EU announces €500m aid package for farmers
Protest in Brussels as agriculture hit by falling prices and Russian sanctions
Belgian riot police face angry farmers during a European farmers protest rally near the European institutions in Brussels. Photograph: Olivier Hoslet/EPA
Belgian riot police officers are covered by hay thrown by demonstrators as farmers from all over Europe take part in a demonstration an emergency meeting at the EU Council headquarters in Brussels. Photograph: Yves Herman/Reuters
Thousands of farmers, many with their tractors, were gathering on the occasion of an European agriculture ministers council meeting to vent their anger over economic problems in the agriculture sector. Photograph: Olivier Hoslet/ EPA
Belgian riot police officers stand guard while demonstrators burn hay outside EU Council headquarters in Brussels. Photograph: Yves Herman/Reuters
EU agriculture ministers agreed a €500 million aid package for farmers though stopped short of raising the intervention price for dairy products, prompting criticism from farmers’ groups.
An estimated 6,000 farmers, including members of the Irish Farmers’ Association and Irish Creamery Milk Suppliers’ Association, brought central Brussels to a standstill on Monday as more than 2,000 tractors parked in the roads leading up to the Schumann roundabout in front of the European Council headquarters.
As EU agriculture ministers gathered for an emergency meeting to discuss falling product prices, bonfires were lit outside while police assembled from early morning. Much of central Brussels was shut to traffic, with police helicopters circling the area around the European Council and smoke filling the skies for much of the day.
European Commission vice-president Jyrki Katainen, who represented Agriculture Commissioner Phil Hogan who was unable to attend the meeting due to illness, described the package as a “robust and decisive response” to the price drop that has beset the dairy industry in particular.
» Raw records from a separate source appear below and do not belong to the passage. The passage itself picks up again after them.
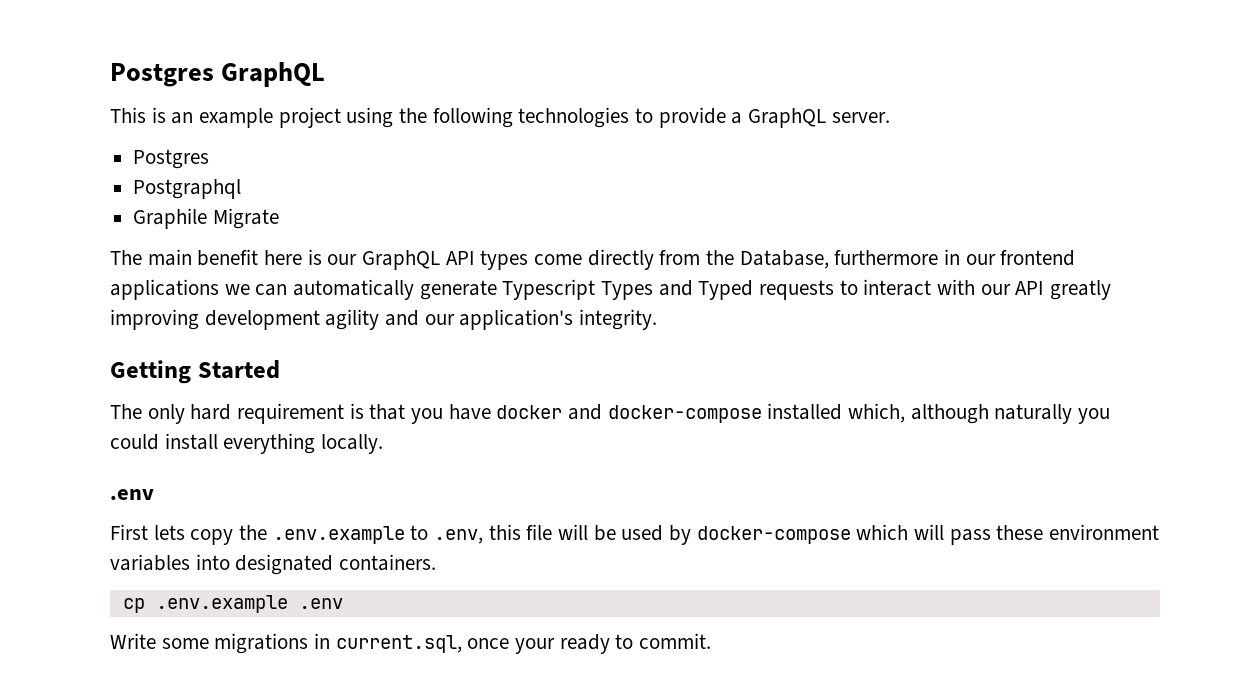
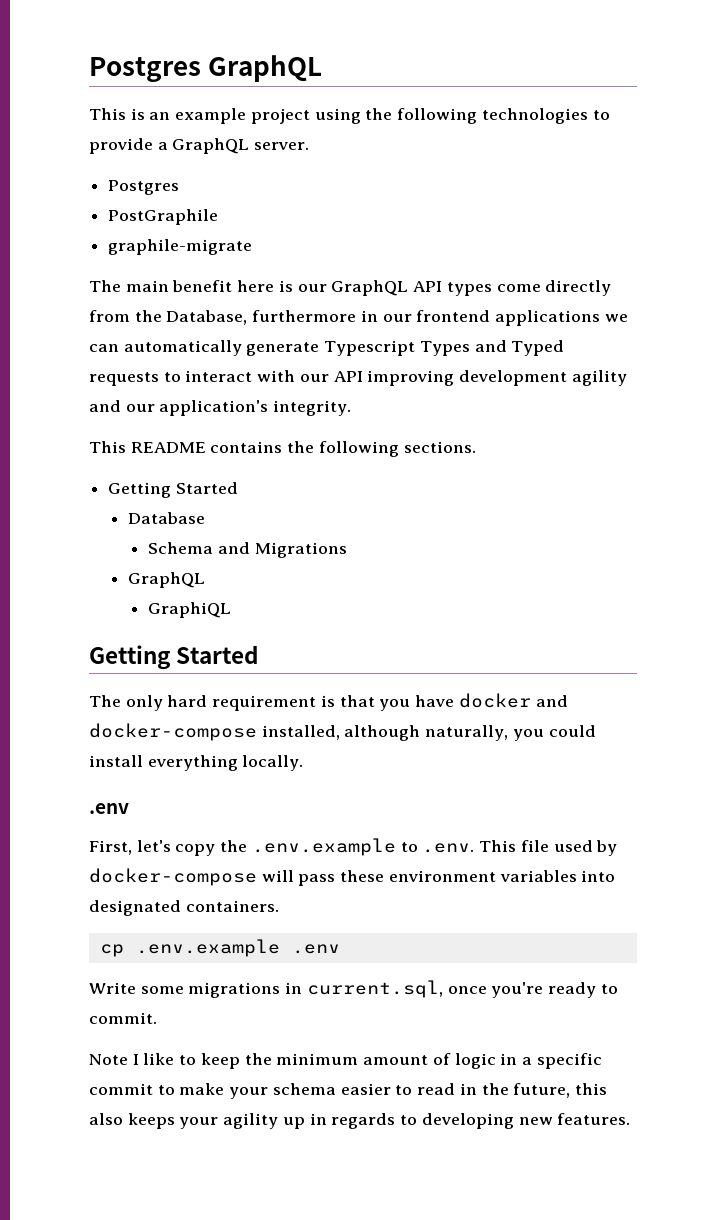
[133,179,242,199] [133,208,279,229] Postgraphql // Graphile Migrate -> [108,209,219,225] [108,239,253,255] PostGraphile // graphile-migrate
[1050,280,1112,300] greatly -> (363, 376) none
(658, 319) none -> [89,441,476,457] [108,482,238,498] [128,512,206,524] [148,542,347,558] [128,572,206,588] [148,602,232,618] // This README contains the following sections. // Getting Started // Database // Schema and Migrations // GraphQL // GraphiQL
[767,403,1073,424] installed which, although naturally -> [261,725,509,741] installed, although naturally,
[110,524,185,540] First lets -> [89,840,171,855] First, let's
[434,524,616,544] .env, this file will be -> [422,840,549,853] .env. This file
[856,524,909,540] which -> (257, 877) none
[515,638,556,654] your -> [491,982,544,998] you're
(712, 641) none -> [89,1053,602,1069] [89,1083,607,1099] [89,1113,631,1129] // Note I like to keep the minimum amount of logic in a specific commit to make your schema easier to read in the future, this also keeps your agility up in regards to developing new features.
The €500 million fund is being taken from fines or “super-levies” imposed on farmers for over-quota production, and will be used to boost income. More than €400 million is expected to be targeted at the dairy sector, distributed through “national envelopes” for each country. A “distribution key” calculating the percentage to be allocated to each country is still being worked out.
In addition, 70 per cent of direct payments will be received by farmers next month instead of in December.
Private storage schemes for skilled milk and cheese and pig meat were also agreed.
Speaking after the Council meeting, Jyrki Katainen described the package as a “mix of immediate and long term measures” which will help tackle cash-flow difficulties and the functioning of the supply chain.
“Today’s proposal is a significant fast and concrete response to the current situation. Five hundred million euro is real money. It will help farmers to produce food in a sustainable way.”
But the Council failed to intervene in the price of milk, prompting criticism from farmers’ groups. IFA president Eddie Downey said that a floor price needed to be set for milk. He also called on the EU to act on the issue of below-cost selling by retailers.
“It is critically important that the Commission step up with a strong declaration that Europe will ban below-cost selling of food and address the excessive input costs imposed on farmers,” he said in Brussels.
Asked about the decision not to raise the intervention price, Fernand Etgand, agriculture minister of Luxembourg, which holds the rotating presidency of the Council of the European Union, said he had taken note of the request of some member states, including France, for a temporary increase in the intervention price which would be discussed at next Tuesday’s informal agriculture meeting. “This debate is far from reaching its conclusion,” he said.
Monday’s emergency meeting of EU agriculture ministers had been called to address the fall in dairy and other grain and livestock sectors. The impact of Russian sanctions, the slowdown in the Chinese economy and the abolition of EU milk quotas earlier this year have resulted in a dramatic fall in milk prices. According to Teagasc the price of milk has fallen from a high of 39 cents in April 2014 to 25.5 in July 2015.
Speaking after the meeting, Minister for Agriculture Simon Coveney welcomed the announcement by the EU Commission of a €500 million aid package but called for clarification on how these funds will be distributed between Member States. “The important issue now is to clarify as soon as possible how these funds are going to be disbursed to Member States. We also need to know complete details of the measures the Commission is envisaging to support the market.”
Farmers have been protesting across Europe over the past month over falling prices in the dairy and pig meat sectors, with high-profile demonstrations taking place in Belgium, France, Germany and the Baltic States.